# Activity
In the material below, copy out the lines from the one containing "## 🎉 Success Indicators" to the one containing "- **Voice Integration**: Voice-controlled", including both of those lines.

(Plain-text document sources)
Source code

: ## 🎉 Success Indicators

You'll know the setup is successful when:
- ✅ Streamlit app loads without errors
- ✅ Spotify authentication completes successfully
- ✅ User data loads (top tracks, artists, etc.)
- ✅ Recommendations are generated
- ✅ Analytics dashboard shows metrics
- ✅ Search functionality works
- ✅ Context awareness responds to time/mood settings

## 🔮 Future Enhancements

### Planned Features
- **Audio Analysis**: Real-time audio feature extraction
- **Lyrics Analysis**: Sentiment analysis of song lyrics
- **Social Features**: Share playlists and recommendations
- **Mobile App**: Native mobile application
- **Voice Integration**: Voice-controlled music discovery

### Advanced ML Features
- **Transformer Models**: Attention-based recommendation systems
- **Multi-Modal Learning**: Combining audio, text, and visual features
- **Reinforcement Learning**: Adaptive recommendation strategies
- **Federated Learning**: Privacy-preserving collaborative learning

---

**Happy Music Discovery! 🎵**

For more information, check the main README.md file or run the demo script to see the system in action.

* * *

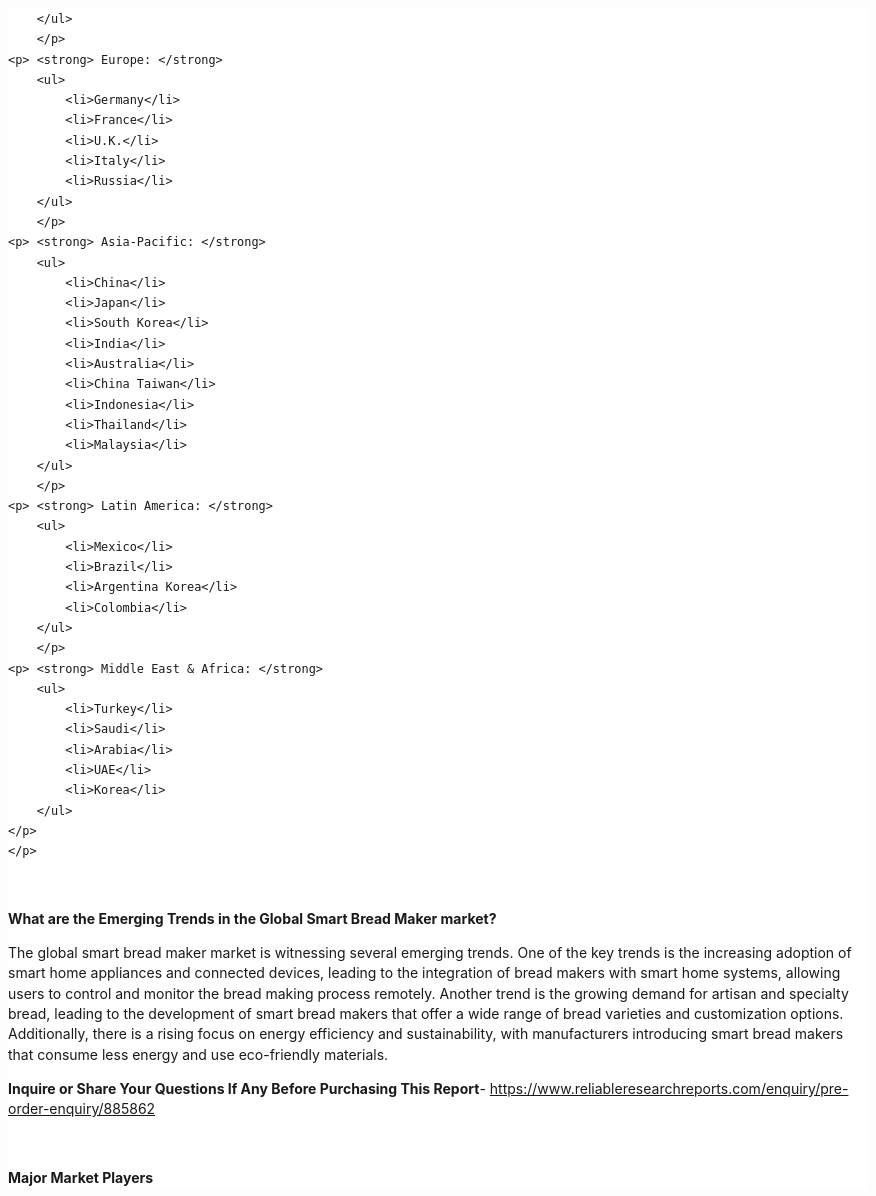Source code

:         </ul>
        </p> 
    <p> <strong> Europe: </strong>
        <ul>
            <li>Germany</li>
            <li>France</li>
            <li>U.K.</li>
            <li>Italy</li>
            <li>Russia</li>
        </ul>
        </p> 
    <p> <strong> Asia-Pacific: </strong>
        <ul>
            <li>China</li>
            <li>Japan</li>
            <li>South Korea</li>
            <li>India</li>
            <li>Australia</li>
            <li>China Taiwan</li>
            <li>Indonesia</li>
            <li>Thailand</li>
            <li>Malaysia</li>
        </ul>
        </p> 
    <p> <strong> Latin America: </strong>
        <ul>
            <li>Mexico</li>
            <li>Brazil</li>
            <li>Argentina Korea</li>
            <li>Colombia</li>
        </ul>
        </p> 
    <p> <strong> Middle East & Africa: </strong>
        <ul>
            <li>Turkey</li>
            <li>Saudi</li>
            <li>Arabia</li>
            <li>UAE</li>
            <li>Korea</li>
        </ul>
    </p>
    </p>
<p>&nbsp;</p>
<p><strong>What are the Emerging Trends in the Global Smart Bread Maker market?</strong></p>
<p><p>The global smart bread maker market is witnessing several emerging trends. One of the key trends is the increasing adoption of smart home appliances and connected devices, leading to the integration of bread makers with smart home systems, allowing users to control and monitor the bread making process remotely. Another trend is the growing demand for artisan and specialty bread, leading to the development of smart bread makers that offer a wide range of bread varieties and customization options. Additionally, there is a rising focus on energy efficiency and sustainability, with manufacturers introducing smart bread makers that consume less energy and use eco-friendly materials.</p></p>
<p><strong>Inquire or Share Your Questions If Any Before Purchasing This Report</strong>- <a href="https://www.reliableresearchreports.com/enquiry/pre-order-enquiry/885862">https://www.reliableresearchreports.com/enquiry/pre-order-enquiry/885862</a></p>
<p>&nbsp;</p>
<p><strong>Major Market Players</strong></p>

# Solution for this task
: ## 🎉 Success Indicators

You'll know the setup is successful when:
- ✅ Streamlit app loads without errors
- ✅ Spotify authentication completes successfully
- ✅ User data loads (top tracks, artists, etc.)
- ✅ Recommendations are generated
- ✅ Analytics dashboard shows metrics
- ✅ Search functionality works
- ✅ Context awareness responds to time/mood settings

## 🔮 Future Enhancements

### Planned Features
- **Audio Analysis**: Real-time audio feature extraction
- **Lyrics Analysis**: Sentiment analysis of song lyrics
- **Social Features**: Share playlists and recommendations
- **Mobile App**: Native mobile application
- **Voice Integration**: Voice-controlled music discovery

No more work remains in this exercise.